To clarify, applicants seeking naturalization may continue to file using Form N-400 found on the USCIS website until a new revised form is posted.

Posted On: November 3, 2008

BALCA upholds denial of LC because Employer failed to establish lawful-job related reasons for rejecting otherwise qualified U.S. workers

The Board of Alien Labor Certification Appeals (BALCA) recently upheld the final determination of a Certifying Officer (CO) denying labor certification (LC) for an alien worker for the position of “Heavy Equipment Operator.” This LC was filed prior to the effective date of the “PERM” regulations.

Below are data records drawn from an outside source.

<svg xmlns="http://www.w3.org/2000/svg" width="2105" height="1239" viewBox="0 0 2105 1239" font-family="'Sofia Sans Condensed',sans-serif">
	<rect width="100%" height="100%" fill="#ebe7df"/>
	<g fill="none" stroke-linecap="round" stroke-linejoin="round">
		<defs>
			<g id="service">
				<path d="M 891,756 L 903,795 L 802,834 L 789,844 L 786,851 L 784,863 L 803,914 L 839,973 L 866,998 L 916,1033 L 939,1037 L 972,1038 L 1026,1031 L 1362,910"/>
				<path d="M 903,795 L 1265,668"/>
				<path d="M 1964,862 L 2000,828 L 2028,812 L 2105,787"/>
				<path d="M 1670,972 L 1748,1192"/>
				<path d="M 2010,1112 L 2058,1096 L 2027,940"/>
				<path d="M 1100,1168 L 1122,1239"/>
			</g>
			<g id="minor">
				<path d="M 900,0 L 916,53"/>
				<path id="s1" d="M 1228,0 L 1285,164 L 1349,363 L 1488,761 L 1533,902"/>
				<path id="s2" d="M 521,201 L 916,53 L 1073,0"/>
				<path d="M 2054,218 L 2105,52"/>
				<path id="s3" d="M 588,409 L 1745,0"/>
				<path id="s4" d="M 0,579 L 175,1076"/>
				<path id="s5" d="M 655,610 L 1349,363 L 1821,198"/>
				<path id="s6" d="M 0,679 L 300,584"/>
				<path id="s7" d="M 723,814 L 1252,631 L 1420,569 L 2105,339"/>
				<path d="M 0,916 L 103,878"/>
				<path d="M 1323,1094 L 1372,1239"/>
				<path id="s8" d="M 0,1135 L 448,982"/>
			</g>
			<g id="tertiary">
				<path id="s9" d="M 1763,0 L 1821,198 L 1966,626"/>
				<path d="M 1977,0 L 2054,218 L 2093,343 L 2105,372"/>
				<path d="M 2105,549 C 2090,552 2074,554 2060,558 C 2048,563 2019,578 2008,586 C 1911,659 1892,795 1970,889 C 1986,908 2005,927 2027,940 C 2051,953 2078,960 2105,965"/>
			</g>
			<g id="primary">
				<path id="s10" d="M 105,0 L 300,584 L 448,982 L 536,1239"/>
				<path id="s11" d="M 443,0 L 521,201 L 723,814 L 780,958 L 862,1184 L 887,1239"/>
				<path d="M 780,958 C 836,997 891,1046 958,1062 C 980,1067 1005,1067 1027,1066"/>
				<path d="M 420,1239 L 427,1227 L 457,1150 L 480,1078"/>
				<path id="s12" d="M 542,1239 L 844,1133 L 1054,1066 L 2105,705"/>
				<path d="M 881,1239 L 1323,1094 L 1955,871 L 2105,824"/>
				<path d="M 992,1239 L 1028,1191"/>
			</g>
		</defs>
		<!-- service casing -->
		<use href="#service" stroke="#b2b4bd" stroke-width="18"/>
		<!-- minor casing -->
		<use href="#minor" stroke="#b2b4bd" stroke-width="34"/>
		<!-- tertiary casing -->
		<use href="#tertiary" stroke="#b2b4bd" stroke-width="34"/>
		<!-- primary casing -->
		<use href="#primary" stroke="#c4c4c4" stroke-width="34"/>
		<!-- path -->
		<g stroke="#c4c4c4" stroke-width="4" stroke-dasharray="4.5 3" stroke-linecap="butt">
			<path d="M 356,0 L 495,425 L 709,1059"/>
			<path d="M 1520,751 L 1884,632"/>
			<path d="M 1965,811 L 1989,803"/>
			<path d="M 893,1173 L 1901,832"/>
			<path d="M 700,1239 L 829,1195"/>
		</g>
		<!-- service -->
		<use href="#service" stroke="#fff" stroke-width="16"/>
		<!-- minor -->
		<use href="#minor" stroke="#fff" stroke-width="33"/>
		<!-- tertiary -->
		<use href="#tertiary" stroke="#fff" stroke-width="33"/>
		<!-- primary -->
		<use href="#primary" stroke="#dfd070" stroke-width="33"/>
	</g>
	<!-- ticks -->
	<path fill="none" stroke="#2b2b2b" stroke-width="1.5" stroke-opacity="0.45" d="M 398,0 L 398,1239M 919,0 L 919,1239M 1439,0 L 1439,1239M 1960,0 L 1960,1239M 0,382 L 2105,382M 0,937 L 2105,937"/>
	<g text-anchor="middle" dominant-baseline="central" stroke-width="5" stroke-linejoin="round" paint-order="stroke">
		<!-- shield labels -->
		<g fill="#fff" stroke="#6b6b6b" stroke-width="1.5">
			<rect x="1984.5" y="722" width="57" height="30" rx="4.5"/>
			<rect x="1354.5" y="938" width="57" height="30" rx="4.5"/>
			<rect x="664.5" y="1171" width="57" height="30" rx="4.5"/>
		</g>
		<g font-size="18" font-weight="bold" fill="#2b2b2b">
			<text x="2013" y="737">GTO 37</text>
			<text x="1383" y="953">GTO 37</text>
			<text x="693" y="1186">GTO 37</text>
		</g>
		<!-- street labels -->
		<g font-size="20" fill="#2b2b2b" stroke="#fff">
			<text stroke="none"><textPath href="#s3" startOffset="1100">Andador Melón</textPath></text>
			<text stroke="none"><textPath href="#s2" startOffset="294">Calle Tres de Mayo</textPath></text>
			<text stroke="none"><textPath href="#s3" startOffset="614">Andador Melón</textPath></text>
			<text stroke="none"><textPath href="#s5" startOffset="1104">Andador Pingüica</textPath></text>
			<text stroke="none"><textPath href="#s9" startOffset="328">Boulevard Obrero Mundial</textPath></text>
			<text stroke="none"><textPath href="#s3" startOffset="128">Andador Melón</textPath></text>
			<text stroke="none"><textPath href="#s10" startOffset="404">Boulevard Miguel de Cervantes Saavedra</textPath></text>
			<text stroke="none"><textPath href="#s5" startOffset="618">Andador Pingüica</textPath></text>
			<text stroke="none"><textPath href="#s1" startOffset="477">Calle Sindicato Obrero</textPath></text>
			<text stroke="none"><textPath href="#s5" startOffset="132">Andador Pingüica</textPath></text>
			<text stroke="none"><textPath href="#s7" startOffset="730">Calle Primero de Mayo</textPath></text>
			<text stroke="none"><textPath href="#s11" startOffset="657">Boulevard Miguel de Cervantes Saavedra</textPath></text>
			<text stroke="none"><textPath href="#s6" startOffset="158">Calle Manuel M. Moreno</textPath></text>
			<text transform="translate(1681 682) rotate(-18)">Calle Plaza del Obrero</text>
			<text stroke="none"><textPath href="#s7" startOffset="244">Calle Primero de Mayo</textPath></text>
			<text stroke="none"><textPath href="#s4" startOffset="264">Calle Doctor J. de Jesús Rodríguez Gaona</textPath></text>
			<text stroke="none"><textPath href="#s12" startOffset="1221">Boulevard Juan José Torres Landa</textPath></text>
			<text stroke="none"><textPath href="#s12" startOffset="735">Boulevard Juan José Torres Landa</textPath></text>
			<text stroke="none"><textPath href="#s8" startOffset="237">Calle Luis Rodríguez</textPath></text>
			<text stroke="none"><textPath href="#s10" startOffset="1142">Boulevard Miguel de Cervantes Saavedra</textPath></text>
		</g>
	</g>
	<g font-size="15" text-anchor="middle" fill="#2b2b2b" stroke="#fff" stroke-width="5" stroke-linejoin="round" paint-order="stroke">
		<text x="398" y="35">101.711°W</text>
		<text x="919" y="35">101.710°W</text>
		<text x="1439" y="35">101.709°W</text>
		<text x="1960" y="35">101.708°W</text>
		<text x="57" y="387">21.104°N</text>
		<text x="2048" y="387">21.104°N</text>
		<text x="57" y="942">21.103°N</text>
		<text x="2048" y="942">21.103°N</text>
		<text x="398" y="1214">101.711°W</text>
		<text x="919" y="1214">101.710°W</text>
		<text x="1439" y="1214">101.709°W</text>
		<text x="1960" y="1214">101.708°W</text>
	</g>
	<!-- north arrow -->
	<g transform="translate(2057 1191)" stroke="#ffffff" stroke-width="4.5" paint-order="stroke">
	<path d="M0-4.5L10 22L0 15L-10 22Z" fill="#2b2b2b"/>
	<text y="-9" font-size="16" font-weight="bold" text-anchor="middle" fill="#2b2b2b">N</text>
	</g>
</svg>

In the aforementioned case, the employer, a contractor providing commercial site preparation services filed a LC on behalf of an alien worker in April of 2001. In March 2006, the CO issued a Notice of Findings (NOF) proposing to deny certification. The CO noted that the employer did not document that its requirements for the job opportunity, represented the Employer’s actual minimum requirements for the job opportunity in violation of Section 656.21(b)(5). Additionally, the CO concluded that based on the recruitment report, the Employer had screened and rejected U.S. workers for the lack of qualifications not stated in the ETA 750A form or the advertisements. There were 10 additional qualifications not mentioned in ETA 750A or the advertisements for the position which the Employer used to reject otherwise qualified U.S. workers. The Alien had been hired without these qualifications and allowed to gain the required experience now required of U.S. applicants. The CO provided three ways in which the employer could rebut its findings: (1) submit evidence showing the alien had the qualifications at the time of hire; (2) submit evidence of business necessity; or (3) delete the requirements. The CO concluded that the Employer had not established lawful job-related reasons for rejecting the otherwise qualified U.S. workers. In response, the Employer submitted a rebuttal to the NOF. Thereafter, the CO issued a final determination in April 2007, denying certification because the Employer’s rebuttal was not sufficient to correct the deficiencies noted in the NOF. Subsequently, the Employer requested BALCA review.

Upon BALCA review, 20 C.F.R. § 656.21 (b)(5) provides: The employer shall document that its requirements for the job opportunity, as described, represent the employer’s actual minimum requirements for the job opportunity, and the employer has not hired workers with less training or experience for jobs similar to that involved in the job opportunity or that is not feasible to hire workers with less training or experience than that required by the employer’s job offer. Therefore, an employer cannot require more stringent qualifications of a U.S. worker than it requires of the alien. Thus, the employer is not allowed to treat the alien more favorably than it would a U.S. worker. An employer must establish that the alien possesses the stated minimum requirements for the position that is being offered. There is no documentation on record, which establishes that the alien had the additional qualifications required for the position. An employer’s unsupported statement that the alien meets its minimum requirements does not constitute adequate documentation that the alien meets those requirements. Since the alien’s prior experience is not documented, the record does not establish that the Alien was hired with the experience now being required of U.S. applicants. Therefore, the U.S. applicants who were rejected for their lack of an experience, which was not required of the Alien were not rejected for lawful job related reasons.

Accordingly, the Employer failed to fulfill its burden to provide evidence that the Alien had the requisite experience required for the position at the time he was hired by the Employer. The regulation at 20 C.F.R. § 656.21 (b)(5) provides that when an alien does not meet the employer’s stated job requirements, certification is properly denied.